Exercise goal - Write out every line below that contains "APERTURE".

Listed entries -
•••••

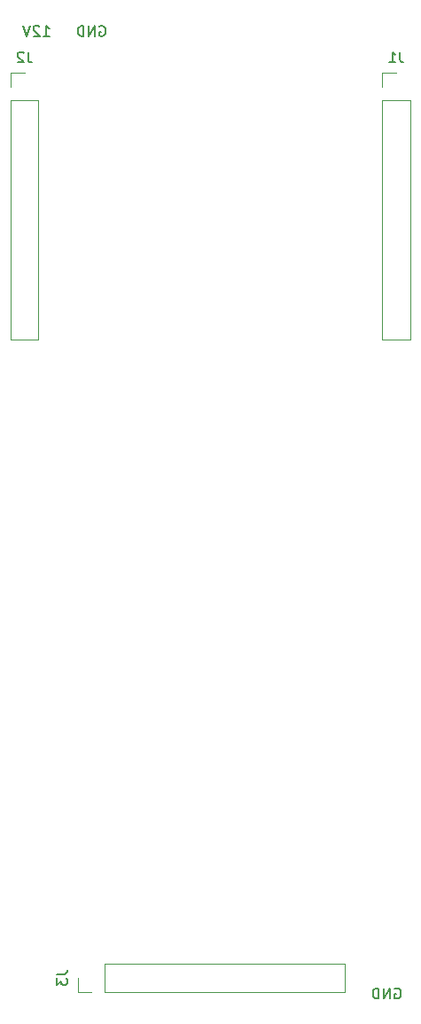
<source format=gbr>
%TF.GenerationSoftware,KiCad,Pcbnew,7.0.6*%
%TF.CreationDate,2023-07-26T19:08:01+01:00*%
%TF.ProjectId,Hypersoniq_Controls,48797065-7273-46f6-9e69-715f436f6e74,rev?*%
%TF.SameCoordinates,Original*%
%TF.FileFunction,Legend,Bot*%
%TF.FilePolarity,Positive*%
%FSLAX46Y46*%
G04 Gerber Fmt 4.6, Leading zero omitted, Abs format (unit mm)*
G04 Created by KiCad (PCBNEW 7.0.6) date 2023-07-26 19:08:01*
%MOMM*%
%LPD*%
G01*
G04 APERTURE LIST*
%ADD10C,0.200000*%
%ADD11C,0.150000*%
%ADD12C,0.120000*%
G04 APERTURE END LIST*
D10*
X59561904Y-57029838D02*
X59657142Y-56982219D01*
X59657142Y-56982219D02*
X59799999Y-56982219D01*
X59799999Y-56982219D02*
X59942856Y-57029838D01*
X59942856Y-57029838D02*
X60038094Y-57125076D01*
X60038094Y-57125076D02*
X60085713Y-57220314D01*
X60085713Y-57220314D02*
X60133332Y-57410790D01*
X60133332Y-57410790D02*
X60133332Y-57553647D01*
X60133332Y-57553647D02*
X60085713Y-57744123D01*
X60085713Y-57744123D02*
X60038094Y-57839361D01*
X60038094Y-57839361D02*
X59942856Y-57934600D01*
X59942856Y-57934600D02*
X59799999Y-57982219D01*
X59799999Y-57982219D02*
X59704761Y-57982219D01*
X59704761Y-57982219D02*
X59561904Y-57934600D01*
X59561904Y-57934600D02*
X59514285Y-57886980D01*
X59514285Y-57886980D02*
X59514285Y-57553647D01*
X59514285Y-57553647D02*
X59704761Y-57553647D01*
X59085713Y-57982219D02*
X59085713Y-56982219D01*
X59085713Y-56982219D02*
X58514285Y-57982219D01*
X58514285Y-57982219D02*
X58514285Y-56982219D01*
X58038094Y-57982219D02*
X58038094Y-56982219D01*
X58038094Y-56982219D02*
X57799999Y-56982219D01*
X57799999Y-56982219D02*
X57657142Y-57029838D01*
X57657142Y-57029838D02*
X57561904Y-57125076D01*
X57561904Y-57125076D02*
X57514285Y-57220314D01*
X57514285Y-57220314D02*
X57466666Y-57410790D01*
X57466666Y-57410790D02*
X57466666Y-57553647D01*
X57466666Y-57553647D02*
X57514285Y-57744123D01*
X57514285Y-57744123D02*
X57561904Y-57839361D01*
X57561904Y-57839361D02*
X57657142Y-57934600D01*
X57657142Y-57934600D02*
X57799999Y-57982219D01*
X57799999Y-57982219D02*
X58038094Y-57982219D01*
X87761904Y-148929838D02*
X87857142Y-148882219D01*
X87857142Y-148882219D02*
X87999999Y-148882219D01*
X87999999Y-148882219D02*
X88142856Y-148929838D01*
X88142856Y-148929838D02*
X88238094Y-149025076D01*
X88238094Y-149025076D02*
X88285713Y-149120314D01*
X88285713Y-149120314D02*
X88333332Y-149310790D01*
X88333332Y-149310790D02*
X88333332Y-149453647D01*
X88333332Y-149453647D02*
X88285713Y-149644123D01*
X88285713Y-149644123D02*
X88238094Y-149739361D01*
X88238094Y-149739361D02*
X88142856Y-149834600D01*
X88142856Y-149834600D02*
X87999999Y-149882219D01*
X87999999Y-149882219D02*
X87904761Y-149882219D01*
X87904761Y-149882219D02*
X87761904Y-149834600D01*
X87761904Y-149834600D02*
X87714285Y-149786980D01*
X87714285Y-149786980D02*
X87714285Y-149453647D01*
X87714285Y-149453647D02*
X87904761Y-149453647D01*
X87285713Y-149882219D02*
X87285713Y-148882219D01*
X87285713Y-148882219D02*
X86714285Y-149882219D01*
X86714285Y-149882219D02*
X86714285Y-148882219D01*
X86238094Y-149882219D02*
X86238094Y-148882219D01*
X86238094Y-148882219D02*
X85999999Y-148882219D01*
X85999999Y-148882219D02*
X85857142Y-148929838D01*
X85857142Y-148929838D02*
X85761904Y-149025076D01*
X85761904Y-149025076D02*
X85714285Y-149120314D01*
X85714285Y-149120314D02*
X85666666Y-149310790D01*
X85666666Y-149310790D02*
X85666666Y-149453647D01*
X85666666Y-149453647D02*
X85714285Y-149644123D01*
X85714285Y-149644123D02*
X85761904Y-149739361D01*
X85761904Y-149739361D02*
X85857142Y-149834600D01*
X85857142Y-149834600D02*
X85999999Y-149882219D01*
X85999999Y-149882219D02*
X86238094Y-149882219D01*
X54199999Y-57952219D02*
X54771427Y-57952219D01*
X54485713Y-57952219D02*
X54485713Y-56952219D01*
X54485713Y-56952219D02*
X54580951Y-57095076D01*
X54580951Y-57095076D02*
X54676189Y-57190314D01*
X54676189Y-57190314D02*
X54771427Y-57237933D01*
X53819046Y-57047457D02*
X53771427Y-56999838D01*
X53771427Y-56999838D02*
X53676189Y-56952219D01*
X53676189Y-56952219D02*
X53438094Y-56952219D01*
X53438094Y-56952219D02*
X53342856Y-56999838D01*
X53342856Y-56999838D02*
X53295237Y-57047457D01*
X53295237Y-57047457D02*
X53247618Y-57142695D01*
X53247618Y-57142695D02*
X53247618Y-57237933D01*
X53247618Y-57237933D02*
X53295237Y-57380790D01*
X53295237Y-57380790D02*
X53866665Y-57952219D01*
X53866665Y-57952219D02*
X53247618Y-57952219D01*
X52961903Y-56952219D02*
X52628570Y-57952219D01*
X52628570Y-57952219D02*
X52295237Y-56952219D01*
D11*
X55484819Y-147566666D02*
X56199104Y-147566666D01*
X56199104Y-147566666D02*
X56341961Y-147519047D01*
X56341961Y-147519047D02*
X56437200Y-147423809D01*
X56437200Y-147423809D02*
X56484819Y-147280952D01*
X56484819Y-147280952D02*
X56484819Y-147185714D01*
X55484819Y-147947619D02*
X55484819Y-148566666D01*
X55484819Y-148566666D02*
X55865771Y-148233333D01*
X55865771Y-148233333D02*
X55865771Y-148376190D01*
X55865771Y-148376190D02*
X55913390Y-148471428D01*
X55913390Y-148471428D02*
X55961009Y-148519047D01*
X55961009Y-148519047D02*
X56056247Y-148566666D01*
X56056247Y-148566666D02*
X56294342Y-148566666D01*
X56294342Y-148566666D02*
X56389580Y-148519047D01*
X56389580Y-148519047D02*
X56437200Y-148471428D01*
X56437200Y-148471428D02*
X56484819Y-148376190D01*
X56484819Y-148376190D02*
X56484819Y-148090476D01*
X56484819Y-148090476D02*
X56437200Y-147995238D01*
X56437200Y-147995238D02*
X56389580Y-147947619D01*
X88233333Y-59484819D02*
X88233333Y-60199104D01*
X88233333Y-60199104D02*
X88280952Y-60341961D01*
X88280952Y-60341961D02*
X88376190Y-60437200D01*
X88376190Y-60437200D02*
X88519047Y-60484819D01*
X88519047Y-60484819D02*
X88614285Y-60484819D01*
X87233333Y-60484819D02*
X87804761Y-60484819D01*
X87519047Y-60484819D02*
X87519047Y-59484819D01*
X87519047Y-59484819D02*
X87614285Y-59627676D01*
X87614285Y-59627676D02*
X87709523Y-59722914D01*
X87709523Y-59722914D02*
X87804761Y-59770533D01*
X52733333Y-59484819D02*
X52733333Y-60199104D01*
X52733333Y-60199104D02*
X52780952Y-60341961D01*
X52780952Y-60341961D02*
X52876190Y-60437200D01*
X52876190Y-60437200D02*
X53019047Y-60484819D01*
X53019047Y-60484819D02*
X53114285Y-60484819D01*
X52304761Y-59580057D02*
X52257142Y-59532438D01*
X52257142Y-59532438D02*
X52161904Y-59484819D01*
X52161904Y-59484819D02*
X51923809Y-59484819D01*
X51923809Y-59484819D02*
X51828571Y-59532438D01*
X51828571Y-59532438D02*
X51780952Y-59580057D01*
X51780952Y-59580057D02*
X51733333Y-59675295D01*
X51733333Y-59675295D02*
X51733333Y-59770533D01*
X51733333Y-59770533D02*
X51780952Y-59913390D01*
X51780952Y-59913390D02*
X52352380Y-60484819D01*
X52352380Y-60484819D02*
X51733333Y-60484819D01*
D12*
%TO.C,J3*%
X82990000Y-146570000D02*
X82990000Y-149230000D01*
X60070000Y-146570000D02*
X82990000Y-146570000D01*
X60070000Y-146570000D02*
X60070000Y-149230000D01*
X57470000Y-147900000D02*
X57470000Y-149230000D01*
X60070000Y-149230000D02*
X82990000Y-149230000D01*
X57470000Y-149230000D02*
X58800000Y-149230000D01*
%TO.C,J1*%
X89230000Y-86990000D02*
X86570000Y-86990000D01*
X89230000Y-64070000D02*
X89230000Y-86990000D01*
X89230000Y-64070000D02*
X86570000Y-64070000D01*
X87900000Y-61470000D02*
X86570000Y-61470000D01*
X86570000Y-64070000D02*
X86570000Y-86990000D01*
X86570000Y-61470000D02*
X86570000Y-62800000D01*
%TO.C,J2*%
X53730000Y-86990000D02*
X51070000Y-86990000D01*
X53730000Y-64070000D02*
X53730000Y-86990000D01*
X53730000Y-64070000D02*
X51070000Y-64070000D01*
X52400000Y-61470000D02*
X51070000Y-61470000D01*
X51070000Y-64070000D02*
X51070000Y-86990000D01*
X51070000Y-61470000D02*
X51070000Y-62800000D01*
%TD*%
M02*

</source>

•••••

Task result -
G04 APERTURE LIST*
G04 APERTURE END LIST*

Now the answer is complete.